Virtual Agent — ASR (Automatic Speech Recognition)

5 min readNov 3, 2020

This is the part of learning series where we are going to share our Virtual Agent framework architecture and its component. Virtual Agent framework is built on top of AI & Data platform, which provides foundational capabilities like data science models, data workflows, governance and security.

Please refer to part1 of the series which talks about basics — https://www.linkedin.com/post/edit/smart-virtual-agentschatbots-powered-deep-learning-vijay-gaur

Speech 2 Text / Automatic Speech Recognition (ASR)

First part of InsightLake Virtual Agent framework is speech 2 text conversion. Users will speak on phone or computer and audio will be streamed to Virtual Agent. Virtual Agent framework uses InsightLake’s Speech 2 Text solution, which uses deep learning and machine learning models to perform acoustic and language modeling.

As shown in the diagram above Speech2Text solution takes audio input as stream or file and it outputs text.

Interface

Speech2Text solution exposes REST and function interfaces to perform conversion. It expects users to provide following parameters as input:

In case of stream — user should connect using WebSocket and audio must be streamed in PCM, mono and 16KZ rate
In case of REST, audio path or base64 encoded audio must be provided.
Output provides text along with accuracy score. In case of stream multiple json responses are sent to the caller.

Performance Monitoring

Like other InsightLake machine learning models Speech 2 Text solution collects run time audit events and captures model performance. Following parameters are captured:

Input data & connection parameters
Output transcript
WER (Word error rate) & Perplexity
Conversion times

These runtime events by default streamed to Kafka & stored in search database but could be customized easily.

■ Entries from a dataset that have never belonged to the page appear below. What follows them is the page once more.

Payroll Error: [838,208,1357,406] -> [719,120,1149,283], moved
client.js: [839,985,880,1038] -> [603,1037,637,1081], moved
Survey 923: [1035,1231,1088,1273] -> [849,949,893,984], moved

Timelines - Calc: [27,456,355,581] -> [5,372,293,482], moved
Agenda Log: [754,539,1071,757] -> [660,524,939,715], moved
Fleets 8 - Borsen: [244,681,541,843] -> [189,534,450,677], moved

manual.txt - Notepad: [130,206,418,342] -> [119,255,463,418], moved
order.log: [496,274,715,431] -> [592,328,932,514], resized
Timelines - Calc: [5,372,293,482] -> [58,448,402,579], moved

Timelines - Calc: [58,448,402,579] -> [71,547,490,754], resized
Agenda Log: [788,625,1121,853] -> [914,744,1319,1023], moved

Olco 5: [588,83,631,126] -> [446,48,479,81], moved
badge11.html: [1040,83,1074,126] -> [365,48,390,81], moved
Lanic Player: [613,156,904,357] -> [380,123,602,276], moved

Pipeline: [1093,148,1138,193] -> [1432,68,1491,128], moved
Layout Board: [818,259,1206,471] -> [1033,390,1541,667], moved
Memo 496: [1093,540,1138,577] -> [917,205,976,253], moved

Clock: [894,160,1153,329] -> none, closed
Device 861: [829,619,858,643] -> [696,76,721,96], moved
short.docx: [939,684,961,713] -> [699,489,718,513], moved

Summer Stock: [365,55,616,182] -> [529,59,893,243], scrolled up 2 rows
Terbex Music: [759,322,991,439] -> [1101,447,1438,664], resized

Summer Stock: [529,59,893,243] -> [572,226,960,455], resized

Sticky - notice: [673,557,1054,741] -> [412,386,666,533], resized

Speech 2 Text Architecture

In this section we will talk about framework’s internals, acoustic and language modeling. Before we start with models lets talk about Speech basics.

Acoustic Modeling

In this section we will talk about how we take sound frame and generate phoneme.

Phoneme is one of the units of sound that distinguish one word from another in a particular language.

Sound Basics

When we speak the sound is generated and filtered by the shape of the vocal tract including tongue, teeth etc. This shape determines what sound comes out. If we can determine the shape accurately, this should give us an accurate representation of the phoneme being produced.

Sound has two components Frequency and Amplitude.

When we digitize the sound by taking samples we keep the rate, take amplitude and collect the data. Then we perform encoding in mp3, ogg.. etc..to compress the data.

Generation of Phoneme from time samples is hard

Human ear recognizes sound using frequency in logarithmic way (We can distinguish sound in lower frequency spectrum well and as frequency increases recognition follows log pattern). To mimic human ear behavior we convert sound from time domain to frequency domain. This conversion is done by taking Fourier Transform.

Fourier Transform

Fourier transform produces frequency spectrum which varies with time. It is called Spectrogram.

Spectrogram

A spectrogram is a visual representation of the spectrum of frequencies of sound or other signal as they vary with time or some other variable. Spectrograms are sometimes called voiceprints, or voicegrams.

Sampling voice spectrum helps us in decoding phoneme associated with the frequency variation.

Cepstral Analysis

The shape of the vocal tract manifests itself in the envelope of the short time power spectrum, and the job of MFCCs is to accurately represent this envelope.

Mel Frequency Cepstral Coefficient (MFCC)

The first step in any automatic speech recognition system is to extract features i.e. identify the components of the audio signal that are good for identifying the linguistic content and discarding all the other stuff which carries information like background noise, emotion etc.

Mel Frequency Cepstral Coefficents (MFCCs) are a feature widely used in automatic speech and speaker recognition.

Acoustic Models

MFCC features are fed to DNN (Deep neural network models) to classify frames to phoneme. Currently we are using DNN models and experimenting with Seq2Seq models (Sequence to sequence modeling) and CTC (Connectionist temporal classification) with RNNs (Recurrent Neural Network).

Language Modeling

Before we do acoustic modeling, we need to prepare our language models. Language model takes the transcripts corpus during training and creates vocabulary, lexicons and language model (based on n-gram). InsightLake ASR solution uses tri-gram models which have reasonable perplexity.

Voice Training

Users can use InsightLake’s UI to train voice models using their audio files. To build/adapt a voice model they need to load audio data to distributed file systems like HDFS or S3.

Users can create a new data science project and voice model using data science workbench.